From a seller’s to a buyer’s market

Gilson Gray partner Lindsay Darroch expects the current situation to worsen and turn into a buyer’s market.

“I anticipate a steep drop off in properties coming to market followed by forced sellers, those who need to sell for personal circumstances like change of job or divorce, coming to the fore,” he says.

Lindsay Darroch, partner and head of Gilson Gray's Dundee office.
Lindsay Darroch, partner and head of Gilson Gray’s Dundee office.

“This will further cause the gap between the offers over price and achieved price to narrow.
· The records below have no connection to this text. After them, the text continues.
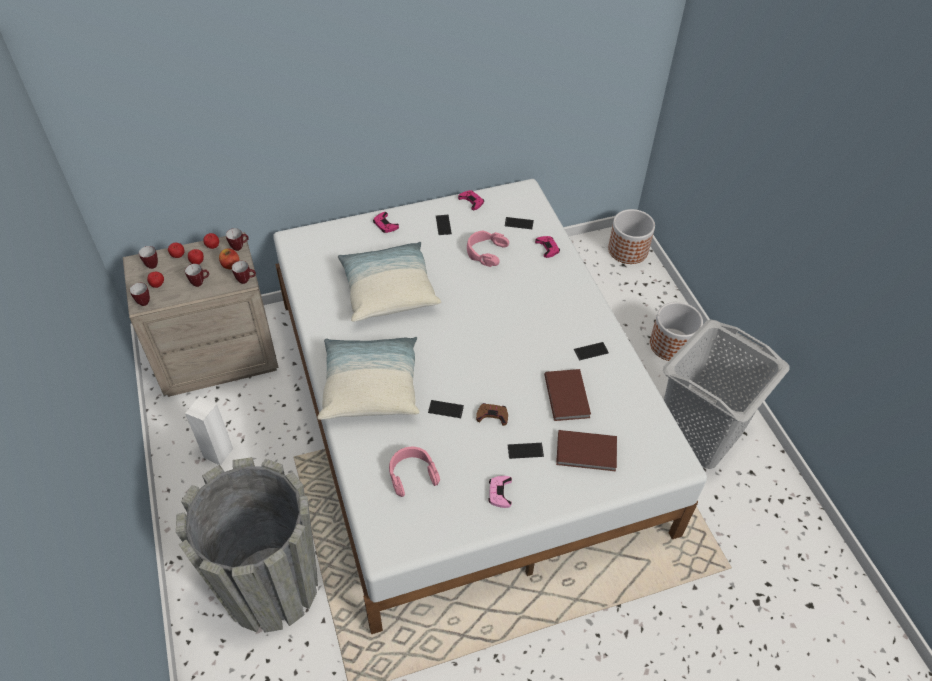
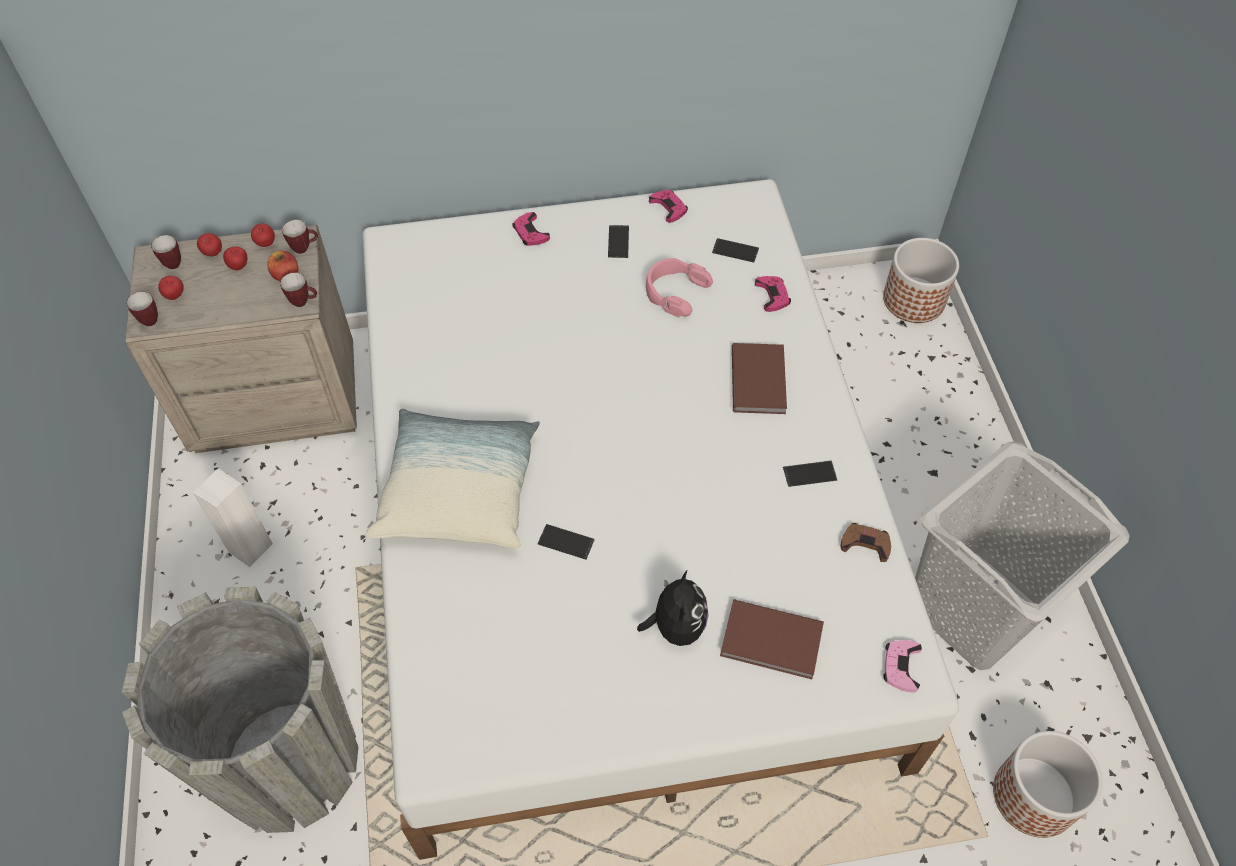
camera: 10 degrees right, 5 degrees up
(200, 282) = (236, 298): mug -> none
(388, 291) = (515, 340): pillow -> none
(412, 474) = (494, 641): pink headphones -> none
(492, 415) = (635, 561): brown game controller -> brown game controller (865, 543)
(500, 493) = (623, 690): pink game controller -> pink game controller (901, 666)
(525, 450) = (676, 626): phone -> plush toy
(568, 395) = (759, 543): brown book -> brown book (760, 379)
(671, 345) = (956, 460): planter -> planter (1034, 796)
Expect more fixed prices.”

The housing market is traditionally slower towards Christmas, according to RSB Lindsays partner Chris Todd.

As demand across Tayside is still high, he sees house prices stabilising rather than dropping.
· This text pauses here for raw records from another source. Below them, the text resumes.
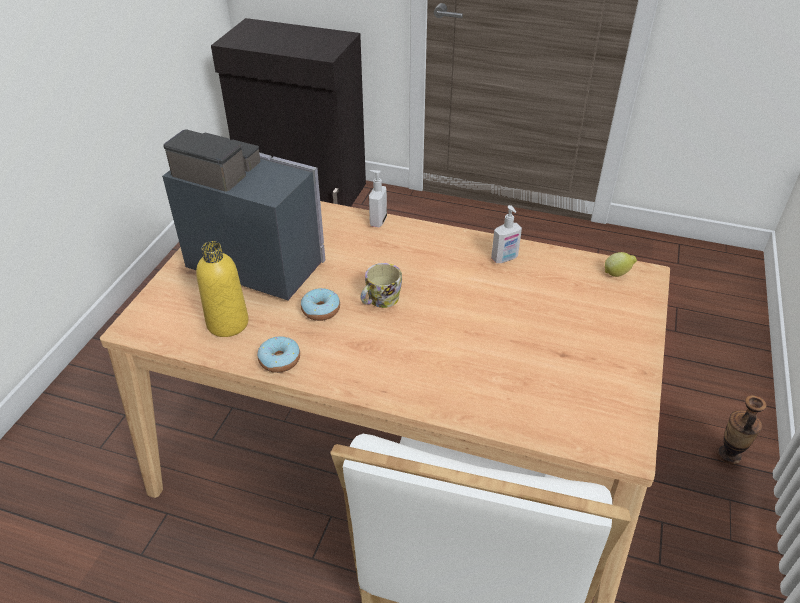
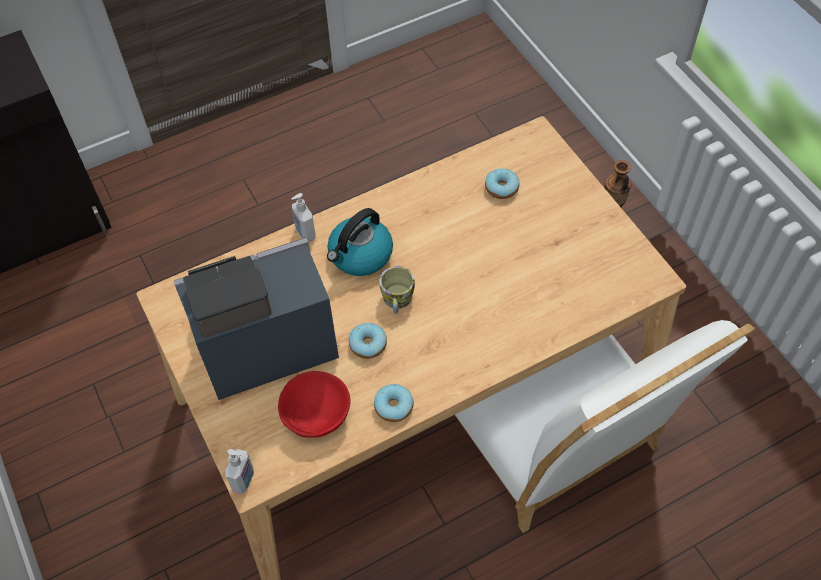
camera: 45 degrees left, 15 degrees up
(227, 323) = (317, 413): yellow bottle -> red bowl
(394, 257) = (360, 255): none -> kettle
(504, 259) = (436, 194): soap dispenser -> soap dispenser (244, 480)
(564, 288) = (501, 188): none -> donut
(617, 274) = (519, 148): lemon -> none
“Lenders are bringing fixed rate products back into play, albeit at higher rates of interest from the historically low levels they have been at over the past decade,” he says.

“Money is still available, which is a critical factor.

“While we did not experience some of the astronomical highs that there were in other areas, gone are the days when we will see offers significantly higher than the home report valuation.”

RSB Lindsays head of Dundee Chris Todd.
RSB Lindsays head of Dundee Chris Todd.

As opposed to the market crashes of 1988 and 2008, Mr Parker believes we are not facing a situation quite that serious.

Despite high inflation, he believes Fife property prices will shift downwards to 4%-6% less over the next two years, subject to nothing seismic happening in the world.

This will bring prices back to levels similar to the summer of 2021.

Good times will return

Mr Paterson believes that while demand for property might slightly reduce, the marketplace always has room for quality homes in Dundee, Fife, Perthshire and Angus.

Martin Paterson, director of property services at Blackadders.
Martin Paterson, director of property services at Blackadders.

It is also important to remember that many buyers are also sellers.

Mr Todd says: “What’s important in all of this is that we do not lose sight of the big picture and how the overall finances of a house move stack up.

“While it’s more expensive to borrow, you may not be paying as much for your next home.

“So, while people may not be saving money, I don’t see them losing either. The costs are just balanced in a different way.”

At Gilson Gray, Mr Darroch has also noticed an increase in chain purchases and says sales are holding up better than expected.

Despite potentially entering a dip now, he believes the market will turn positive again.

“Dundee is still at the forefront of investors and developers minds and will be well positioned when the economy turns positive again in around 18 to 24 months,” says Mr Darroch.

“I predict a very positive market from spring 2024.”